Com’è stato stare senza telefono e senza social per ben sette mesi?
«Gratificante, ti dico la verità. Quando ti stacchi da quel mondo tutto è molto più bello, riesci a trovare veramente te stesso e quando raggiungi un buon equilibrio a livello personale riesci sicuramente a dare di più come artista».
Hai da pochissimo terminato il tuo instore tour in giro per l’Italia, com’è andata?
«E’ stato una figata, viaggiare e incontrare un sacco di gente. Avendo diciotto anni, per me è stato bello incontrare tanti miei coetanei, mi sono sentito uno di loro. Ho provato un sacco di emozioni, è stato veramente troppo bello».
Sei appassionato di eventi mistici, il tuo nome d’arte deriva da un sogno che hai fatto una notte. Mi spieghi meglio?
«Si (sorride, ndr), può sembrare un po’ strana come cosa, ma penso che capiti a tutti di fare dei sogni, in uno di questi ho sentito questa parola che, appena mi sono svegliato, mi è rimasta in testa e, molto semplicemente, ho scelto d’istinto questo nome che non ha nessun altro significato, nemmeno in altre lingue, ho provato a fare delle ricerche ma non esiste questo termine».
Come ti sei avvicinato alla musica e quando hai capito che questa tua grande passione poteva diventare potenzialmente un mestiere?

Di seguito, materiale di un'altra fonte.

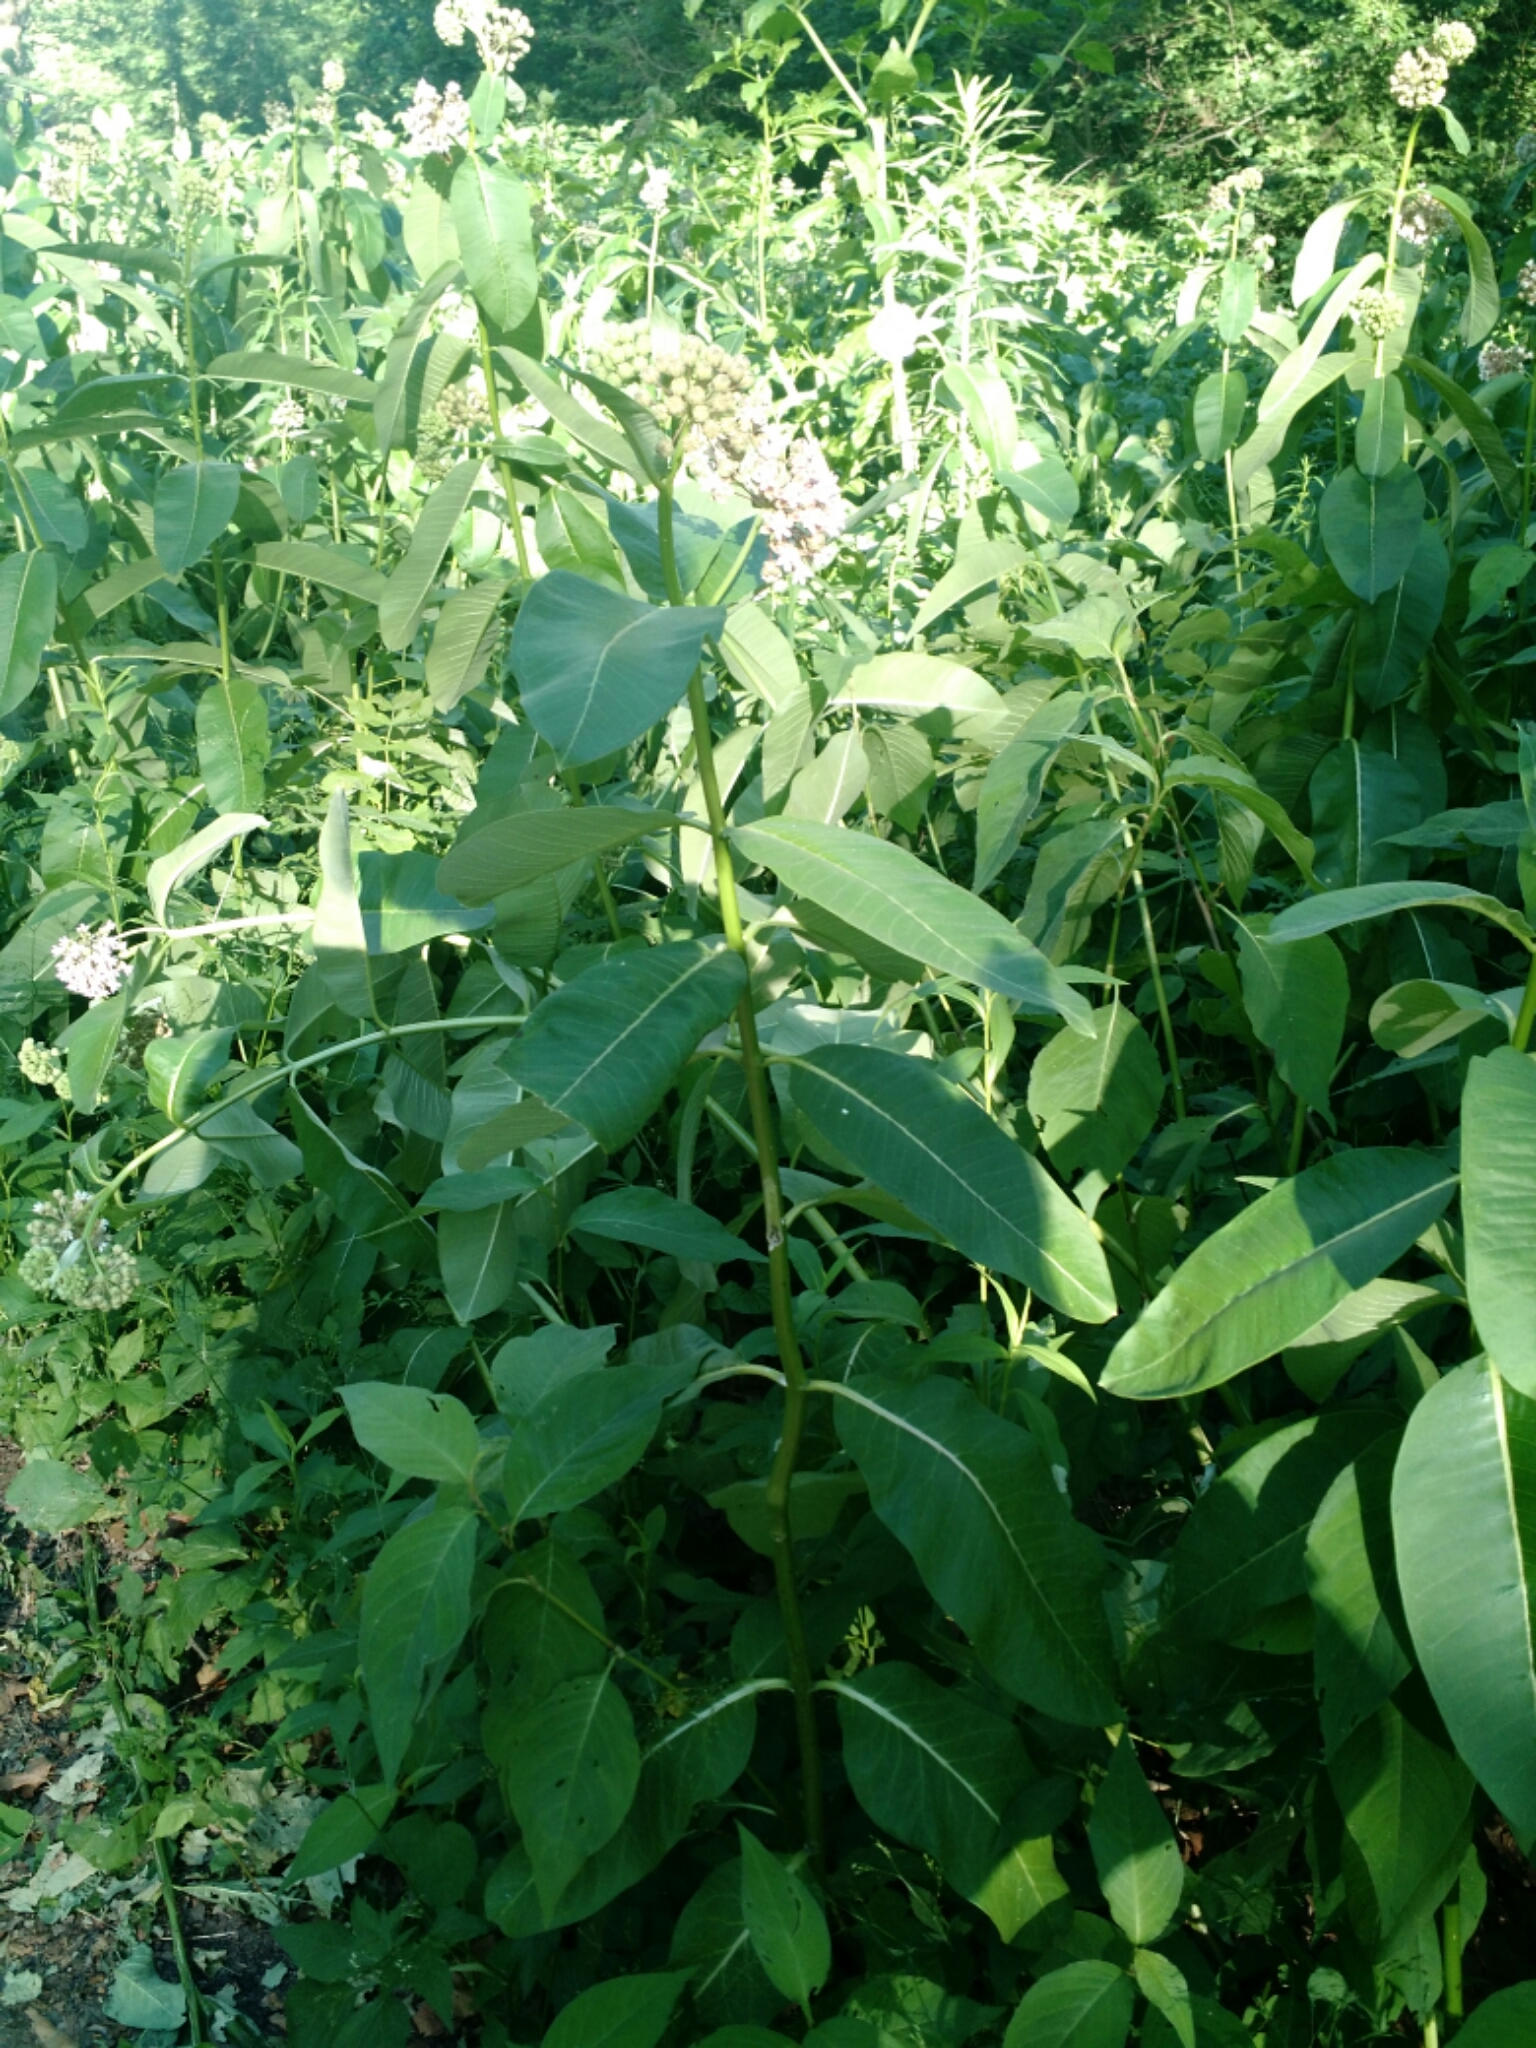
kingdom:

«La musica fà parte della mia vita da sempre, a dieci anni ho cominciato a capirne di più, iniziando ad ascoltare stili diversi, dal metal al rock, per poi passare completamente al rap, in quegli anni andava tantissimo Eminem, mi si è spalancato un mondo, non so spiegarti cosa sia successo esattamente, ma scoprire questo genere mi ha dato la possibilità di liberare quello che avevo dentro».
Per concludere Fabio, dove desideri arrivare con la tua musica?
«Sicuramente nei cuori delle persone, questa è la cosa in assoluto più importante. Poi, tutto il resto non si può sapere e non voglio neanche scoprirlo!».